**TASK DESCRIPTION**
Word for word, copy the entire listing below, but do not carry over any pictures.

(SOURCE MATERIAL Opens)

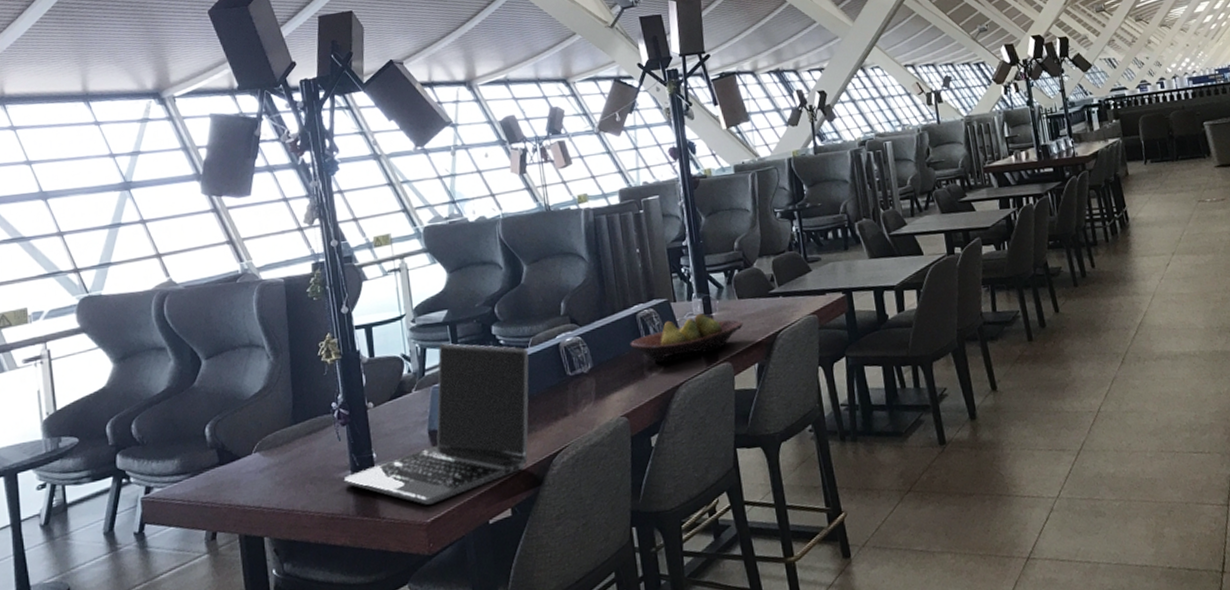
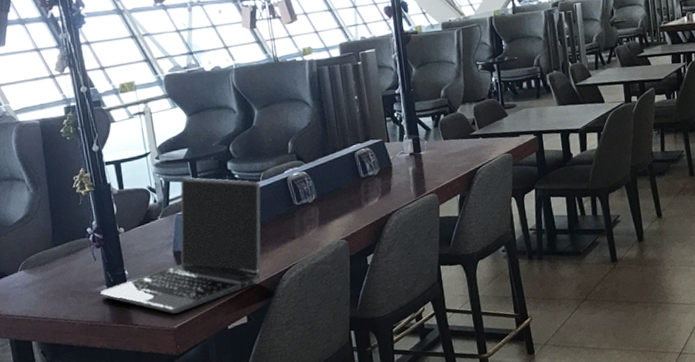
fruit bowl: present [630,314,744,363] -> none [349,152,448,194]

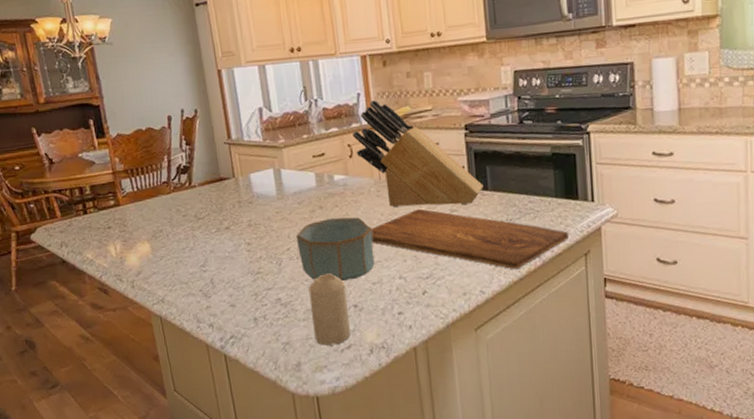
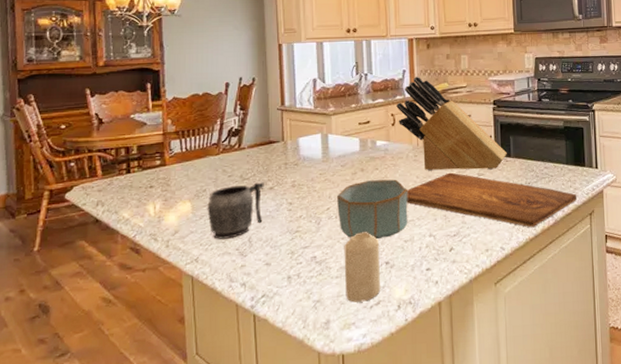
mug: none [165,221,223,280] -> present [207,182,264,239]

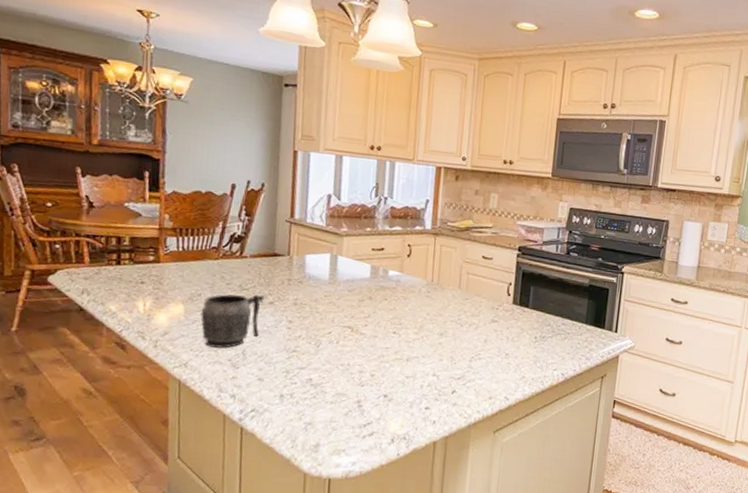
bowl: present [337,179,408,240] -> none [339,310,416,371]
candle: present [344,232,380,303] -> none [338,361,380,431]
knife block: present [396,77,507,171] -> none [414,209,525,318]
cutting board: present [406,172,577,228] -> none [413,314,591,383]

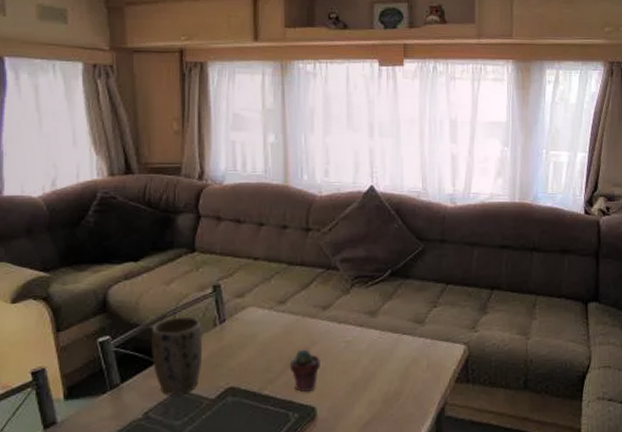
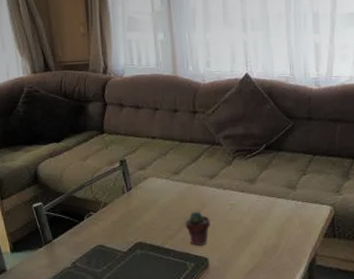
plant pot: present [152,316,203,395] -> none [74,186,116,249]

(SOURCE MATERIAL Closes)

**REPLY**
fruit bowl: present [630,314,744,363] -> none [349,152,448,194]

mug: none [165,221,223,280] -> present [207,182,264,239]

bowl: present [337,179,408,240] -> none [339,310,416,371]
candle: present [344,232,380,303] -> none [338,361,380,431]
knife block: present [396,77,507,171] -> none [414,209,525,318]
cutting board: present [406,172,577,228] -> none [413,314,591,383]

plant pot: present [152,316,203,395] -> none [74,186,116,249]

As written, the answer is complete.